Within months of the passage of the reclamation act, engineers arrived in the Salt River
Valley to survey the lands and possible location of irrigation works. Prior to the construction of
what would become Theodore Roosevelt Dam, the engineers constructed a sixty-mile road through the
rugged Superstition Mountains and the canyons of the Salt River to bring supplies from railhead at
Mesa to the dam site. Building the "Apache Trail" would be one of the most dangerous tasks of the
dam construction process and in its first month of operation, over a million and one half pounds of
freight would be hauled over it. Louis C. Hill, the supervising Reclamation Engineer traveled the
Apache Trail while overseeing construction of the Roosevelt Dam. Built between 1905 and 1911, crews
laid stone from the neighboring canyon walls for the rubble-masonry thick-arch structure which
spanned the Salt River to an original height of 280 feet and crest length of 723 feet, holding back
over 1,300,000 feet of water. Stonemasons cut the upstream and downstream faces of the six to
ten-ton blocks which were laid in a stair step fashion, giving the dam its identifiable appearance.
President Theodore Roosevelt attended the dam's dedication, traveling over the Apache Trail,
on March 18, 1911.[5]
Flooding would delay construction at the dam site, but would also lead to the present
configuration of the Salt River Project. The Arizona Dam, just below the confluence of the Salt and
Verde rivers, diverted water to the north side canals, but was prone to damage by floods and in 1905,
a major flood swept down the Salt River. The Arizona Dam was washed away and the farmers north of the
Salt River approached Louis C. Hill for assistance.

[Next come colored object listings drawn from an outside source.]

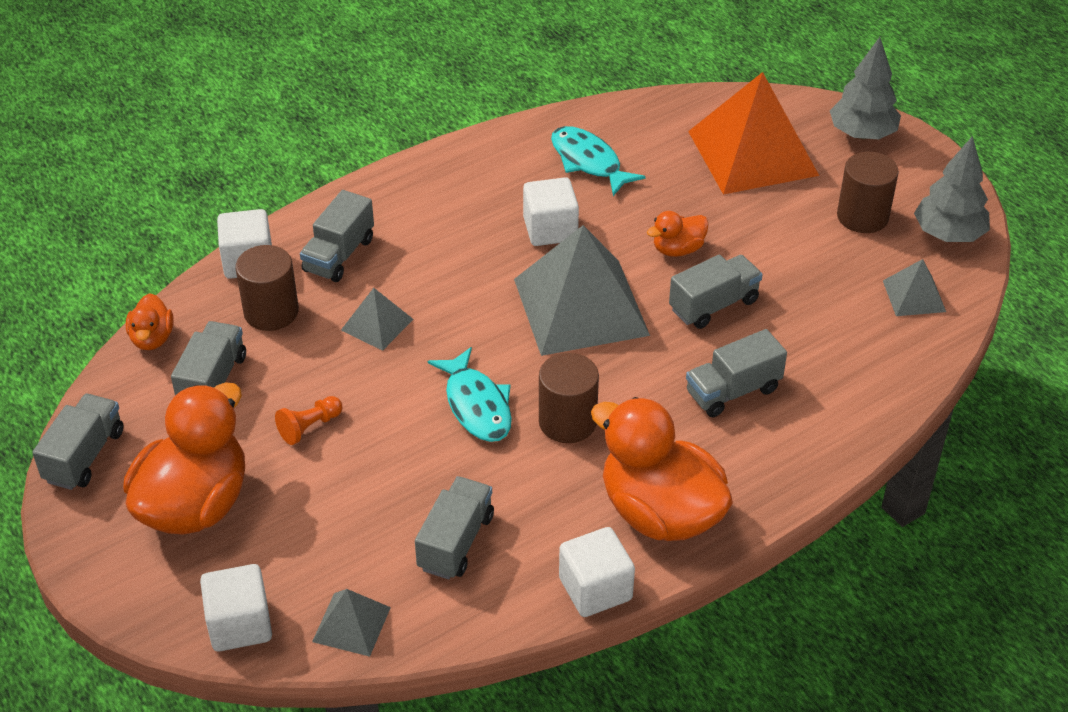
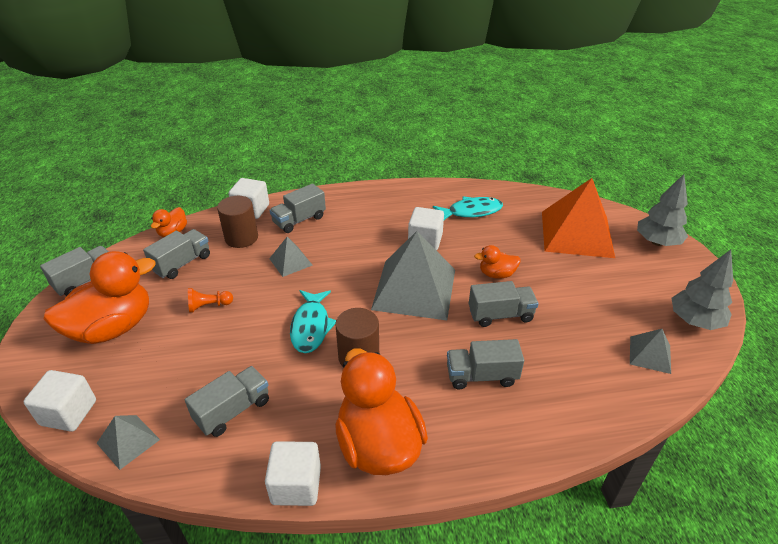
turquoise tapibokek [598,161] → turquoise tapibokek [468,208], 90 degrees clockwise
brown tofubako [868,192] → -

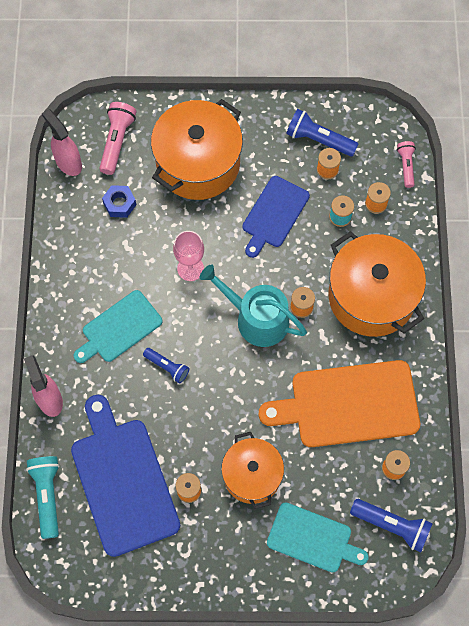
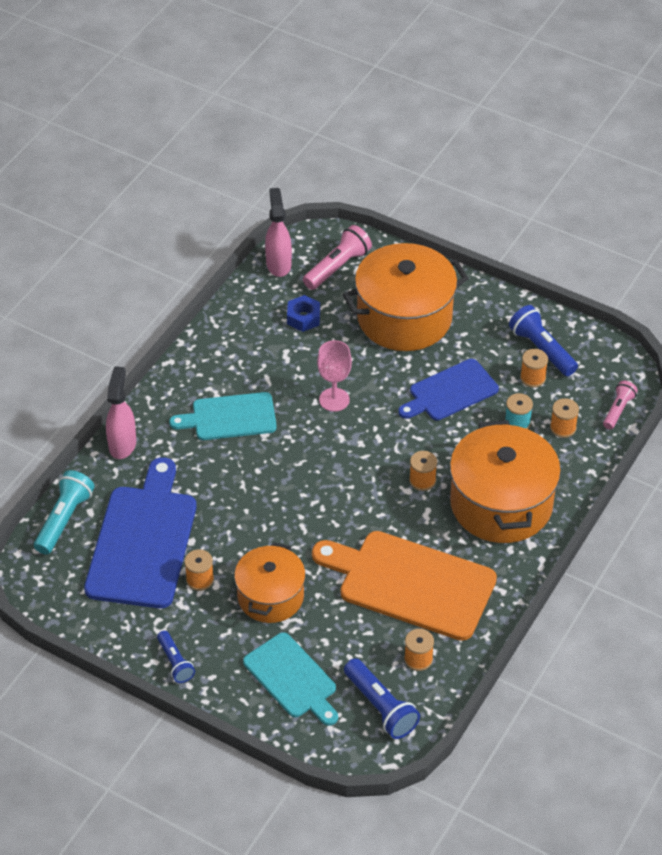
blue tetepuk [166,365] → blue tetepuk [176,657], moved
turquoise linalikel [253,305] → -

To unify the lands in the Salt River Valley, the
Reclamation Service constructed the 1,000 foot long Granite Reef Diversion Dam which diverts water
to both the north and south side canals. The federal government purchased many of the existing canals
within the Salt River Project boundaries and built additional ones to bring the waters of the Salt
and Verde rivers to 170,000 acres.
After prolonged conferences on irrigable acreage and repayment costs of the project, Secretary
of the Interior Franklin K. Lane signed over operational control of SRP to the Salt River Valley Water
Users' Association in 1917. Significantly, the September 6, 1917 agreement permitted the Association
to retain the power revenues generated at SRP facilities, thus allowing for its future growth.
Conceived by the Reclamation engineers as a source of electricity for construction of Roosevelt Dam,
power generation developed by a power canal and as part of the dam were in the drawings almost from
the initial plans. During the 1920s, Project management expanded its hydropower installations with
the construction of three additional dams on the Salt River and more lands joined the Association,
bringing its membership up to 242,000 acres.